The role of lipopolysaccharide/toll-like receptor 4 signaling in chronic liver diseases

Hepatol Int. 2010 Oct 21;4(4):659-72. doi: 10.1007/s12072-010-9219-x.


Toll-like receptor 4 (TLR4) is a pattern recognition receptor that functions as lipopolysaccharide (LPS) sensor and whose activation results in the production of several pro-inflammatory, antiviral, and anti-bacterial cytokines. TLR4 is expressed in several cells of healthy liver. Despite the constant confrontation of hepatic TLR4 with gut-derived LPS, the normal liver does not show signs of inflammation due to its low expression of TLR4 and ability to modulate TLR4 signaling. Nevertheless, there is accumulating evidence that altered LPS/TLR4 signaling is a key player in the pathogenesis of many chronic liver diseases (CLD). In this review, we first describe TLR4 structure, ligands, and signaling.
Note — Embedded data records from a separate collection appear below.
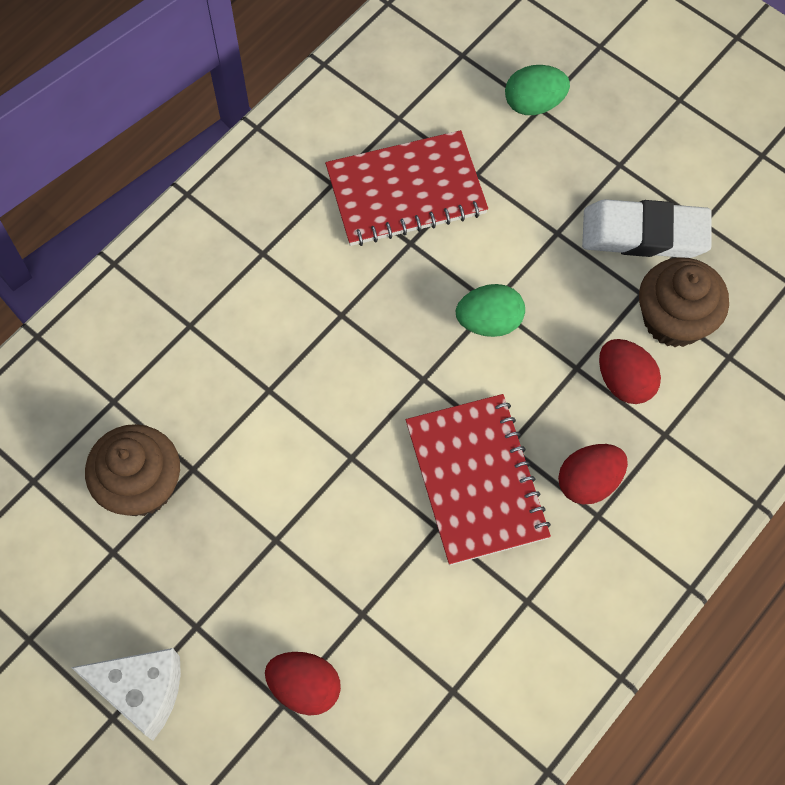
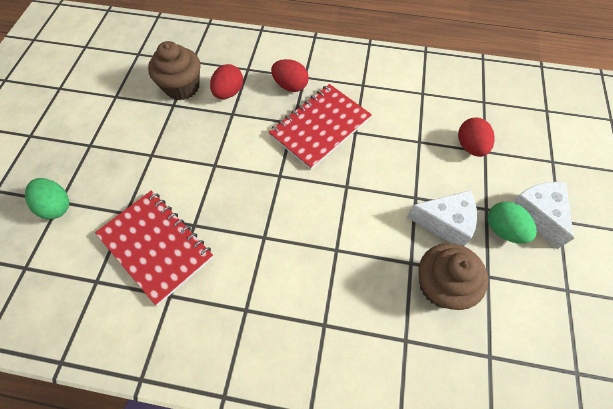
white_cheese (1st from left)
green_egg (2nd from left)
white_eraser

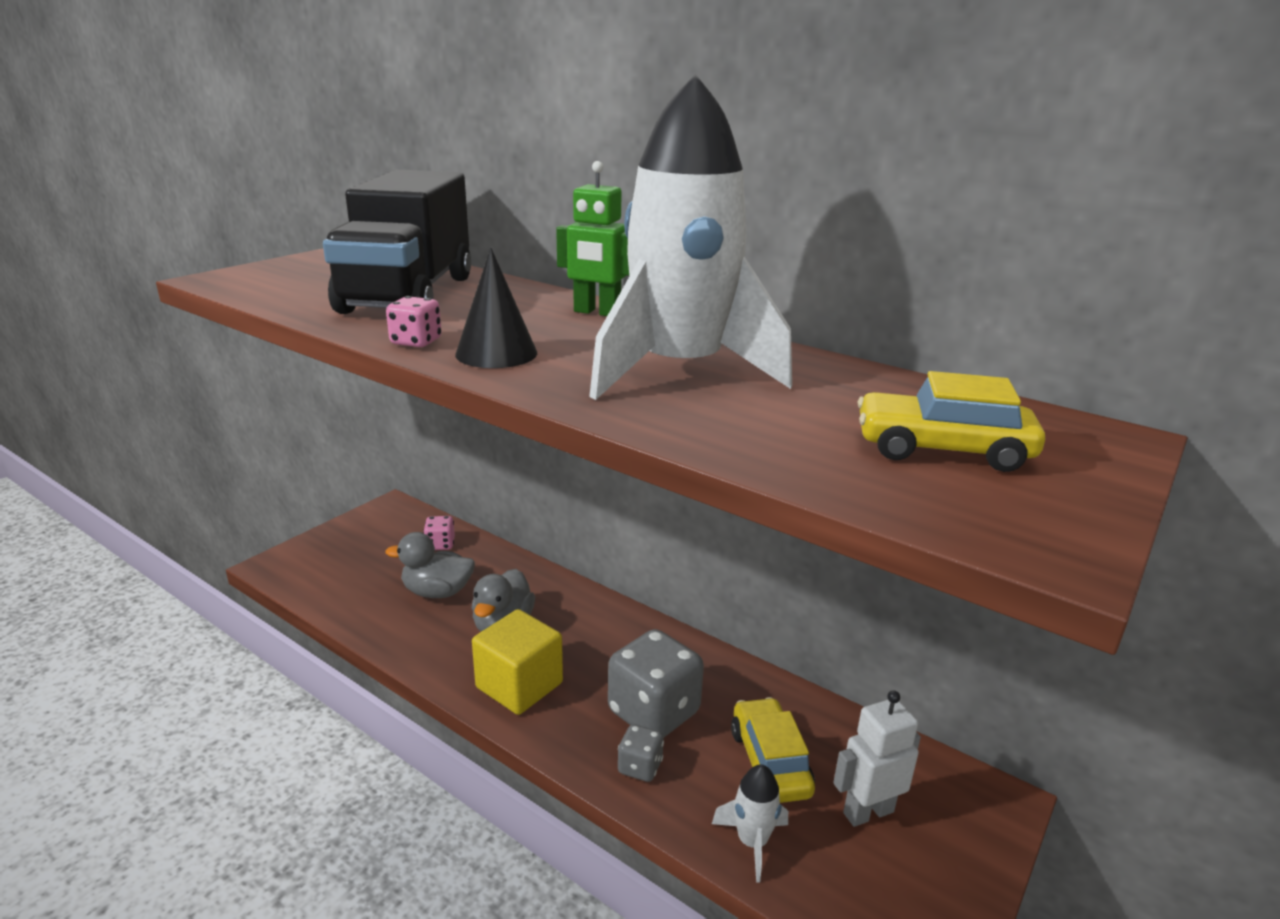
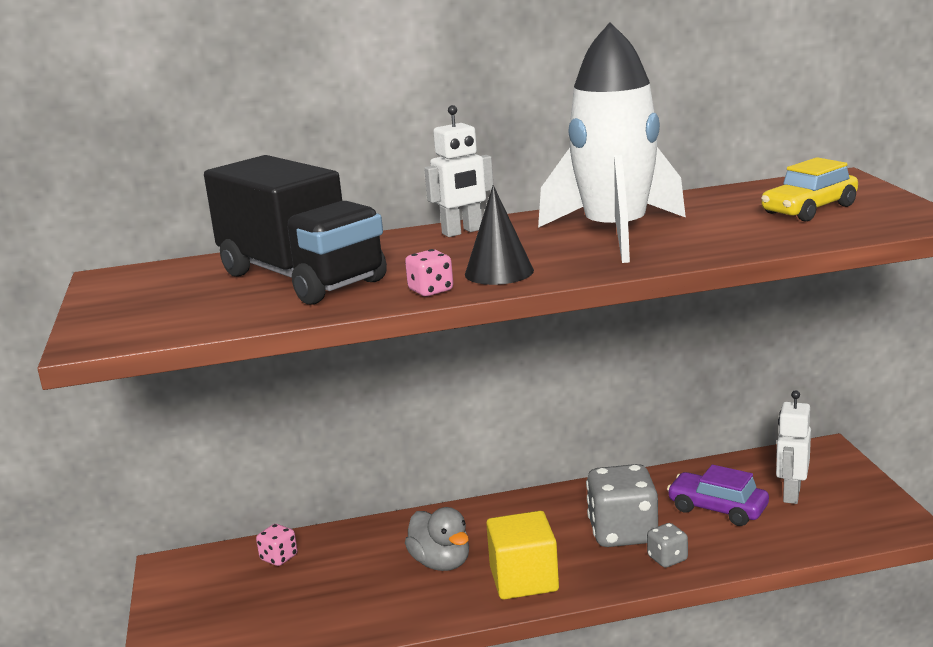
white_robot (1st from left)
purple_car
grey_duck (1st from left in the first image)
white_rocket (2nd from left in the first image)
Later, we review liver expression of TLR4 and discuss the role of LPS/TLR4 signaling in the pathogenesis of CLD such as alcoholic liver disease, nonalcoholic fatty liver disease, chronic hepatitis C, chronic hepatitis B, primary sclerosing cholangitis, primary biliary cirrhosis, hepatic fibrosis, and hepatocarcinoma.

Keywords: Chronic liver diseases; Lipopolysaccharide; Toll-like receptor 4.